§ GIVEN PROBLEM 1
From the West Yorkshire sculpture text, list the people named as presiding over the Yorkshire Sculpture Park, each with the role it gives them.
§ GIVEN PROBLEM 2
Write what comes next in the West Yorkshire sculpture text, continuing after its last sentence.

[Start of ARTICLE]

West Yorkshire

 Henry Moore Late large forms 1966

Henry Moore Late large forms 1966 with Molly and Oscar 2006

 West Yorkshire – Conservatoire of sculpture.

In this chapter I have included texts written by others about my practise as a sculptor. These are Introductions to three exhibitions held in recent years in Leeds, Huddersfield and Wakefield. The metropolitan county of West Yorkshire is the place where I have been informed and encouraged by the many splendid sculpture exhibitions at the YSP and HMI and where I have had some modest successes.

Those who preside over the Yorkshire Sculpture Park, the Landscape for Art (Peter Murray OBE, Executive Director; Clare Lilley, Head of Programme and Head Curator; Angie de Courcy Bower, Curator Archive and Alan Mackenzie Sculpture and Estates Manager) are the welcoming allies of sculptors from all over the world.

Of particular interest to me were the exhibitions of: Kenneth Armitage, Eduardo Chillida, Barbara Hepworth, Jaques Lipchitz, Marino Marini, Juan Miro, Henry Moore, Isamu Noguchi, Auguste Rodin, William Turnbull, Fitz Wotruba, Austin Wright, Ossip Zadkine and Peter Randall-Page (who is alive and working well and, as I write this in July 2013, Randall-Page has become an Honorary Graduate of Bath Spa University)

In his address at the Opening of the exhibition Miro: Sculptor Peter Murray retold how Miro – talking to his friend, Sandy Calder – said: “At 55 I am an established painter but a young sculptor, having started late.”

[End of ARTICLE]
[Start of GIVEN RECORDS]

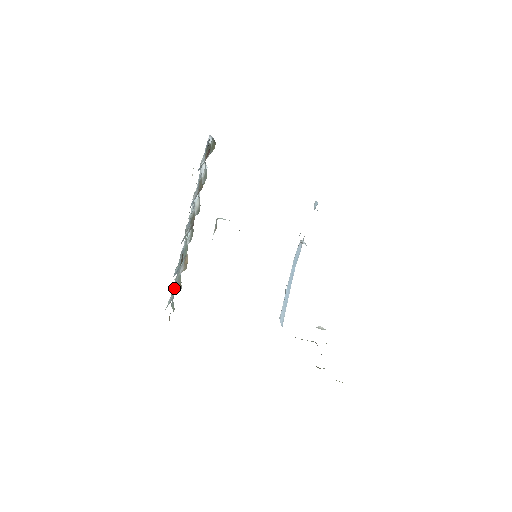
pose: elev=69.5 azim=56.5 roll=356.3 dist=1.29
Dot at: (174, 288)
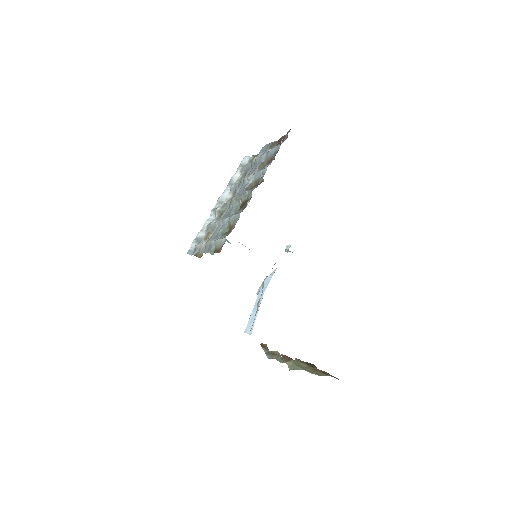
Dot at: (215, 238)
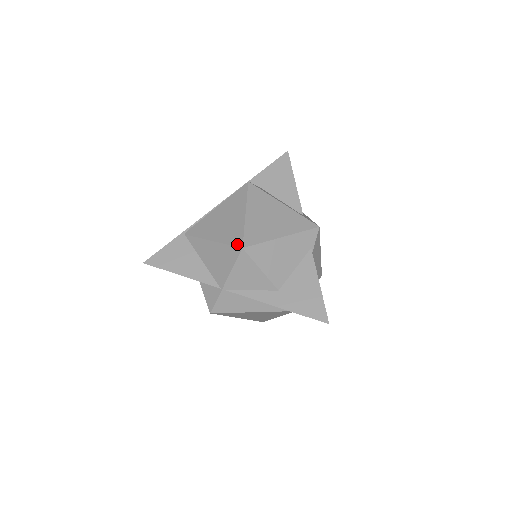
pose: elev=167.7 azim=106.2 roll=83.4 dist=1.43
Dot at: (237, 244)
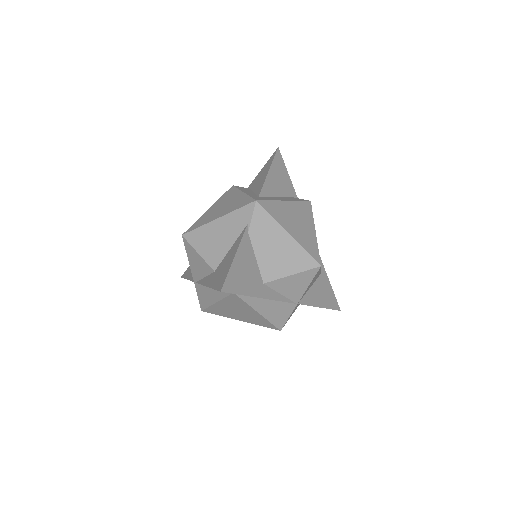
Dot at: occluded
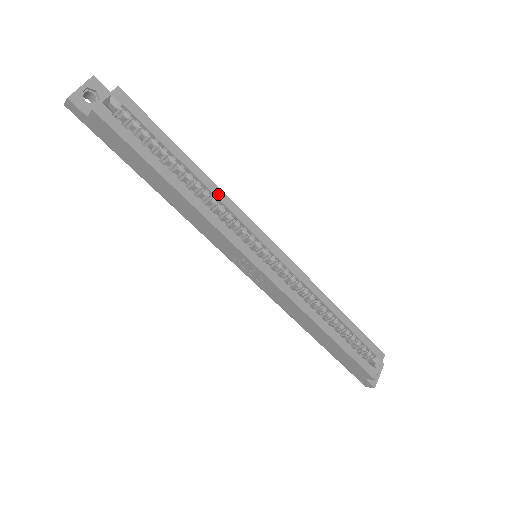
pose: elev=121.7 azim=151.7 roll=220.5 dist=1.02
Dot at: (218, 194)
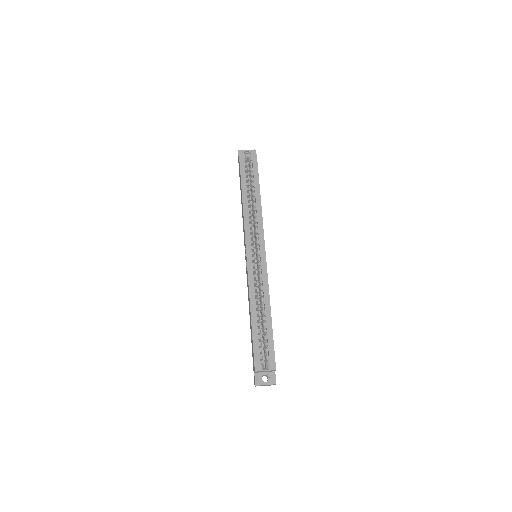
Dot at: (259, 213)
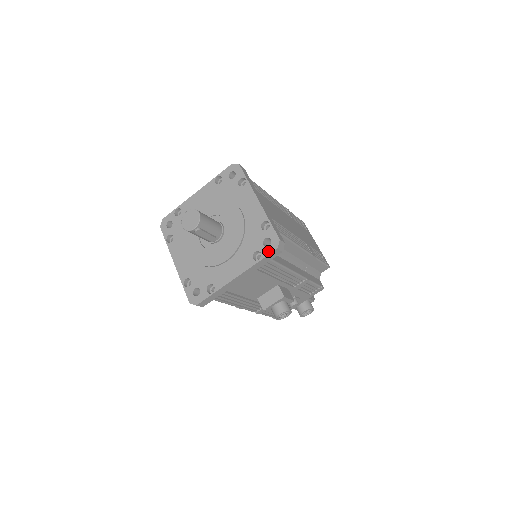
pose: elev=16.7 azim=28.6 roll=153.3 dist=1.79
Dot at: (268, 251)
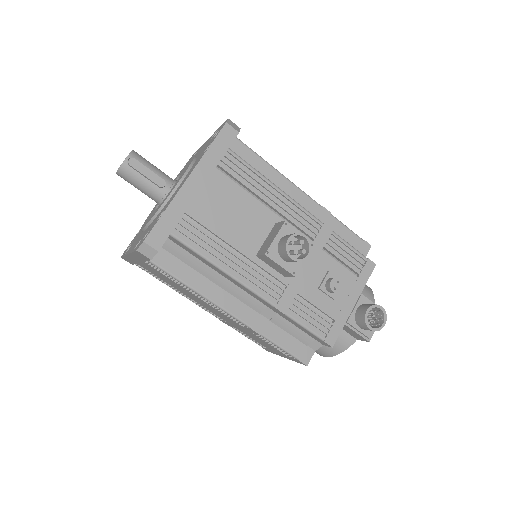
Dot at: (218, 133)
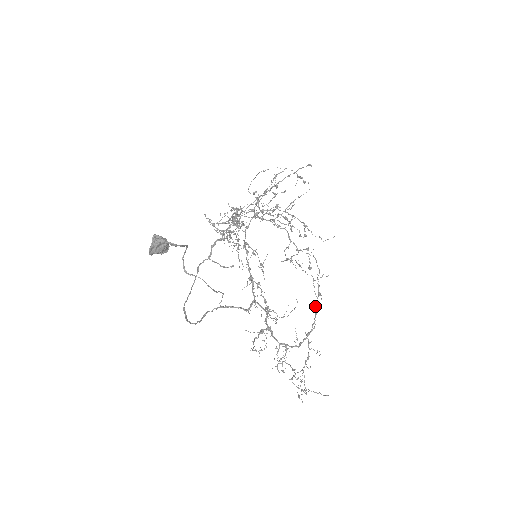
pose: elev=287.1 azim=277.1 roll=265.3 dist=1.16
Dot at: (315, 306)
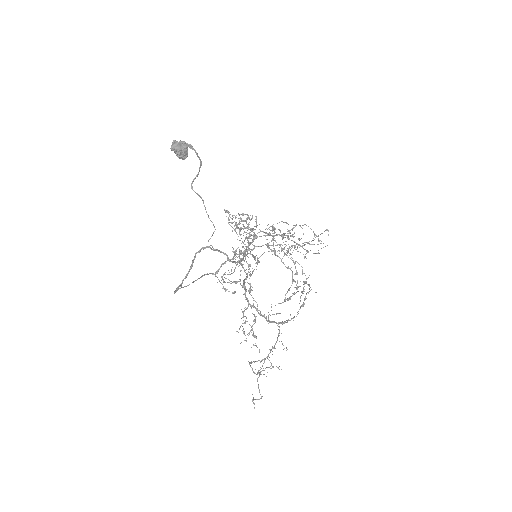
Dot at: occluded
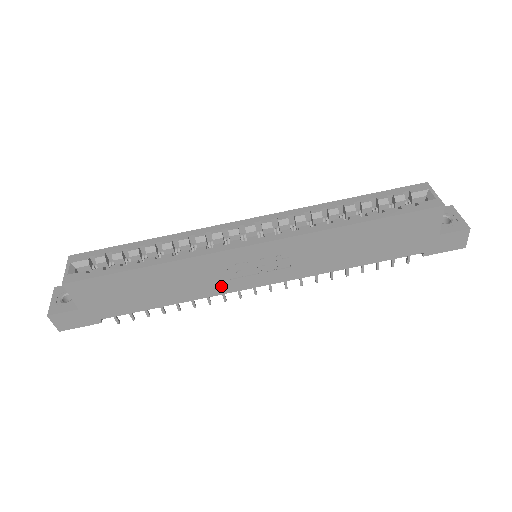
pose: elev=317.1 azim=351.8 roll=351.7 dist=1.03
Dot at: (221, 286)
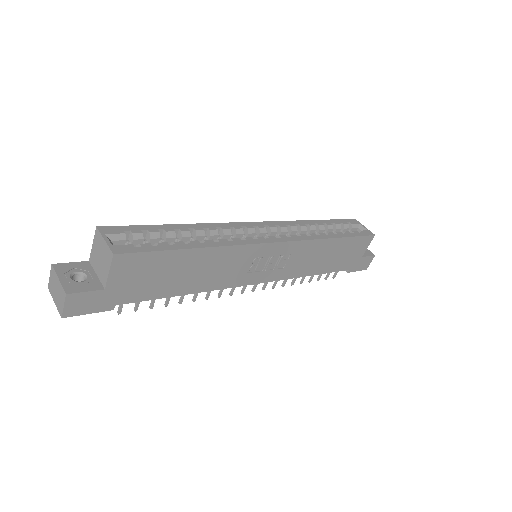
Dot at: (233, 279)
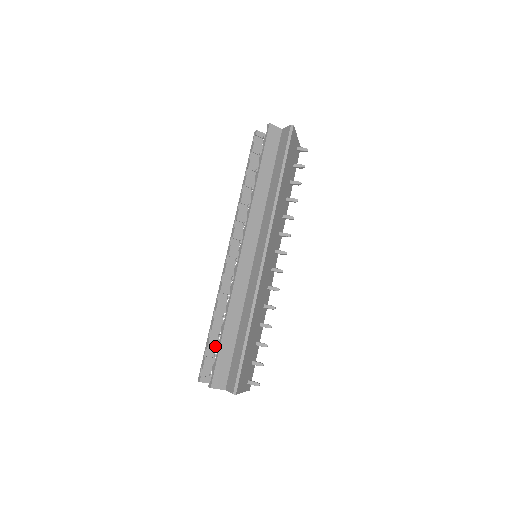
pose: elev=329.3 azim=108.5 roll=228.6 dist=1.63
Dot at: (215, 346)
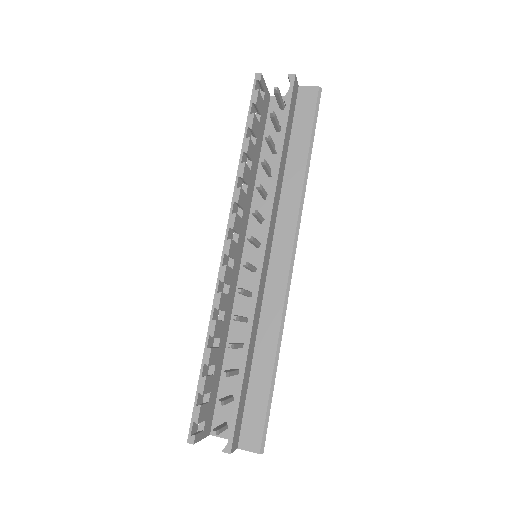
Dot at: (208, 387)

[End of GIVEN RECORDS]

§ REPLY 1
- Peter Murray OBE: Executive Director
- Clare Lilley: Head of Programme and Head Curator
- Angie de Courcy Bower: Curator Archive
- Alan Mackenzie: Sculpture and Estates Manager

§ REPLY 2
Regarding the Yorkshire Sculpture Park: my carved construction entitled Good Morning World, was a participant in the exhibition Wood at Yorkshire Sculpture Park in 1979, a show that included Peter Startup, David Nash, Glynn Williams, Dave Cobb, Paul Neagu. Some time later Red Head and Spring, were to be seen in the exhibition at YSP Figures In A Garden 1984 selected by Edward Lucie Smith and Glynn Williams, also included were Leonard Baskin, Ralph Brown, Eugene Dodeigne, Lee Grandjean, John Paddison and Gordon Young.

 Barbara Hepworth Plasters

Barbara Hepworth Plasters courtesy The Hepworth Wakefield Photo copyright Iwan Baan

The Hepworth Wakefield is a fine-looking building with beautiful galleries displaying, among other things, the especially splendid collection of Barbara Hepworth plasters. I was on my way to Leeds Art Gallery for the prizegiving at the Northern Art Prize 2011 (in the event my choice for the prize, the short-listed artist Liadin Cooke, did not win).

As an additional incentive to leave the M1 at Junction 39 for The Hepworth, was the exhibition of new paintings by Clare Woods. Both of these experiences afforded me great pleasure and this was crowned with a fortuitous encounter with the artist – Clare Woods that is!

The Arts Council Collection opened a Sculpture Centre at Longside, Yorkshire Sculpture Park  in 2003, funded by Arts Council England with the support of the Henry Moore Foundation. The Centre offers storage facilities and provides the resources for conservation and to facilitate loans across the UK and abroad. Next door to the Centre is the Longside Gallery – where Natalie Rudd is the Sculpture Curator – it is a unique space for exhibitions, it is used on an alternating basis by YSP and the Arts Council.

I was at Longside to select work on loan for Corsham Painters and Sculptors – Revisited, in particular a sculpture by Bernard Meadows (a former teacher at BAA), a bronze entitled Armed Bust Version II, 1961. As well as another bronze Orb 1959 by Hubert Dalwood (a former student at BAA).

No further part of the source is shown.